O documento submetido pelo governo americano apresenta um conjunto de propostas para redefinir o papel da OMS. Mas o projeto, elaborado nos últimos meses, abriu uma crise. Os governos de França e Alemanha abandonaram provisoriamente uma negociação no início de agosto diante da insistência de Washington em estabelecer a agenda da reforma e os princípios da nova entidade.

A irritação dos europeus ocorre diante do fato de os EUA estarem adotando uma postura dupla: de um lado, anunciam sua saída da organização e o fim do repasse de recursos. Mas, ao mesmo tempo, querem comandar a reforma da instituição.

A estratégia dos EUA é aprovar seu plano no G7 (grupo das sete maiores economias do mundo) que, neste semestre, é presidido por Donald Trump.

O passo seguinte seria levar a questão ao G-20 e, nesse fórum, os americanos precisariam do apoio de seus aliados para conseguir que sua visão de uma nova OMS seja aprovada. O Brasil, segundo negociadores estrangeiros, seria fundamental para essa etapa. Diplomatas no Itamaraty confirmaram que o documento da proposta americana com princípios foi circulado ao país.

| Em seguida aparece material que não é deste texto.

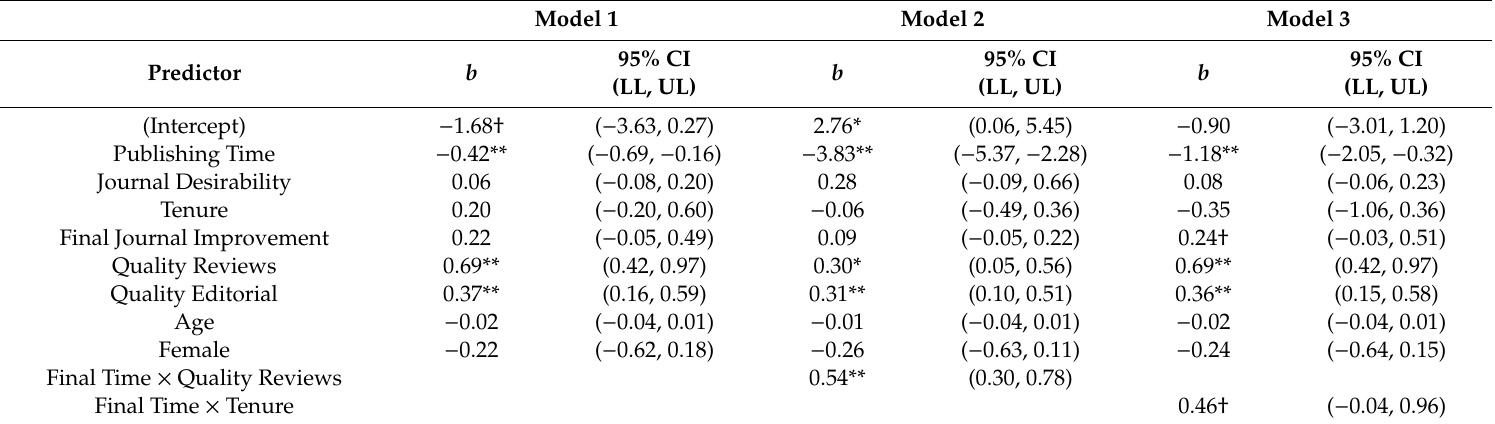
Table 3. Regression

A esperança dos americanos era de que um projeto chancelado pelo G7 e G20 não poderia ser ignorado pela OMS. Ainda que a entidade conte com mais de 190 membros, um pacote proposto pelas maiores economias do mundo teria uma influência decisiva.

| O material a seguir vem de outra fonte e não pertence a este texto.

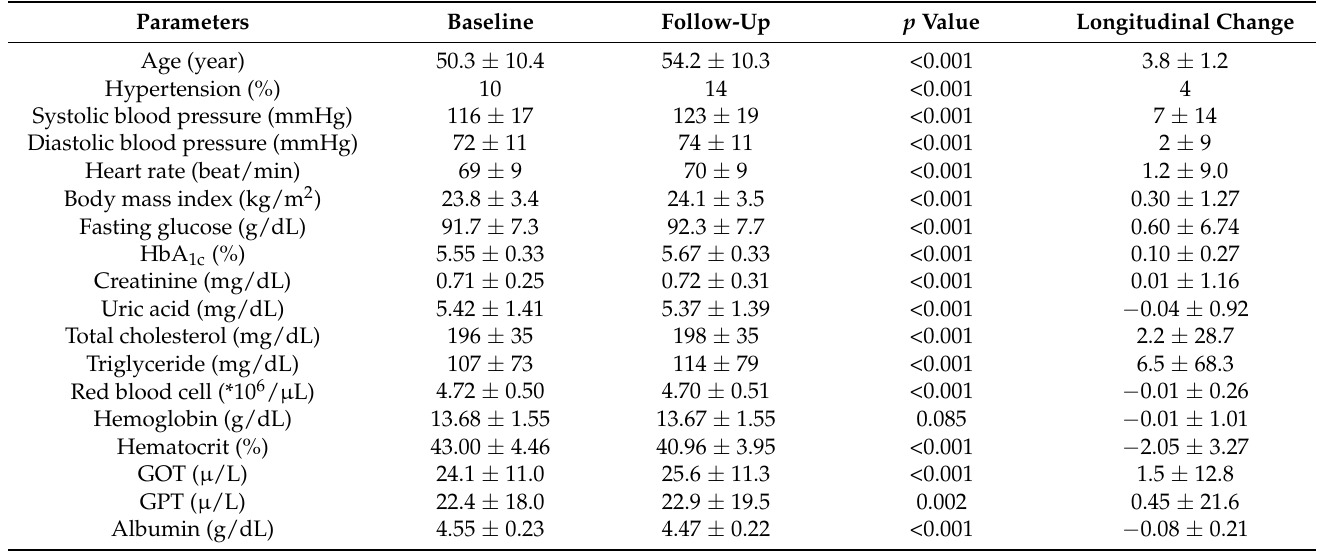
Table 1. Longitudinal changes of clinical and laboratory data during 3.8-year follow-up in 23,326 study subjects.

Diante da pandemia da covid-19 e da crise mundial, a OMS passou ao centro do debate. A entidade foi acusada de ter demorado para dar uma resposta e de ter sido complacente com a China, até agora apontada como ponto de origem do novo coronavírus. Mas a entidade justifica sua postura diante da dependência que hoje tem de receber a autorização de governos para que possa visitar locais e apurar a existência de surtos.

Além disso, a OMS insiste que, quando declarou emergência internacional no dia 31 de janeiro, menos de cem casos confirmados existiam fora da China.

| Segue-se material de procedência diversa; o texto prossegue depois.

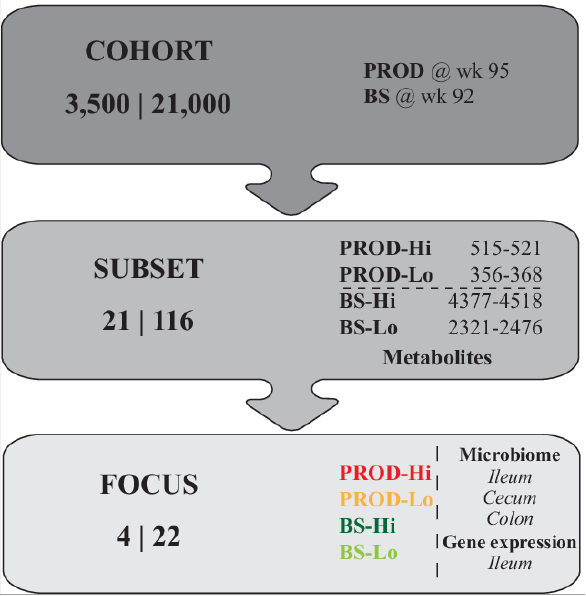
Figure 1. General experimental design. At the left side of each box the number of cages and hens are indicated (e.g., COHORT 3500 cages and 21,000 hens). At the right side, characteristics are shown. Top box: when the production (PROD) and breaking strength (BS) were measured. Middle box: the range of high and low PROD, PROD-Hi and PROD-Lo, respectively. As well as high and low BS, BS-Hi, and BS-Lo, respectively, metabolites were measured. The bottom box: microbiome and gene expression of specific intestinal segments that were measured.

Europeus temem intenção eleitoreira de Trump

Ainda assim, a agência passou a ser alvo de duros ataques, enquanto o governo de Donald Trump anunciou o fim dos repasses financeiros e sua saída do organismo internacional. Dentro do governo brasileiro, a primeira reação de uma parcela do Itamaraty foi a de rejeitar qualquer papel mais preponderante da OMS numa coordenação internacional diante da pandemia, enquanto o presidente Jair Bolsonaro deixou claro que não seguiria as recomendações da organização.

À medida que a crise se agravou, o Brasil acenou com a possibilidade de fazer parte dos projetos da instituição, inclusive no que se refere a uma vacina contra a covid-19.

Os planos de Trump, porém, podem ser duramente afetados pela ruptura com os europeus. Berlim, que lidera a União Europeia, quer evitar um apoio ao projeto americano, visto como excessivamente crítico à OMS e que poderia apenas servir de plataforma eleitoral ao americano.

No restante dos países do G7, um consenso foi formado de que a pandemia revelou a necessidade de que a OMS passe por uma reforma. Mas, no lugar de esvaziar a agência, isolar a China e criticá-la, a proposta sobre a mesa vai no sentido de fortalecer a agência.

Se Trump escolheu a via da confrontação e com um texto duro de críticas contra a China e a OMS, a França e a Alemanha optam por um outro caminho. Paris e Berlim apresentaram sua ideia de reforma e querem dar maiores poderes, mais dinheiro e independência para a OMS, inclusive para que a entidade possa fazer vistorias e investigar surtos em diferentes países do mundo com maior autonomia.

A percepção é de que, com um orçamento de US$ 2 bilhões, inferior a um grande hospital americano, a agência não tem condições de cumprir sua missão de prevenir uma eventual nova pandemia.